Which leads us to the next bugaboo, whether last year's final tally was actually correct. Every year, after this mushy process of trying to get to the final tally is over, there's always one number that emerges as the one the industry more or less agrees to as the base. That was $9.1 billion for last year's upfront -- a number which major media agencies dispute, pegging it nearer to $8.5 billion.

Revising last year
But this year, we've encountered a new way to spin the upfront: revising last year. Some networks are positing that they are not flat or below last year's upfront because ... wait for it ... last year's numbers were wrong. Did networks give us overly optimistic final projections last year? Did advertisers cancel upfront commitments? Another problem: Who's including what?
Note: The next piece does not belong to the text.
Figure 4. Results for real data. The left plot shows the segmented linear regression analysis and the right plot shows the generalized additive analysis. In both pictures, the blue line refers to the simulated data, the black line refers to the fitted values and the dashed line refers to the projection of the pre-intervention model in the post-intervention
Strictly speaking, the figure is prime-time entertainment but networks sometimes wrap in other odds and ends.

Advertising Age accepts our place in the fuzzy upfront universe. We are told that what we write in many cases sets the market. We are sure we sometimes get steered in the wrong direction: Market rumors run rampant, and it's often tough to decipher who's talking about their own experience vs. what they've heard somebody else did. Sometimes networks will lead us down the right path, other times they don't. To paraphrase one buyer: If you write that CPMs were up 2% then I have to get deals at 1%, so please don't write that. (Of course we report what we hear across the industry.) But that leads us to conclude that maybe media agencies have no vested interest in us pushing the numbers too low.

Even though ABC and CBS are still wrapping up the last pieces of business, the industry agrees on one fact: The upfront will be less than $9.1 billion. And the final number? Somewhere between $8.7 billion and $8.95 billion. If anyone wants to step forward and go on the record with their real take, we're happy to report it. Until then, we're stuck with fuzzy math.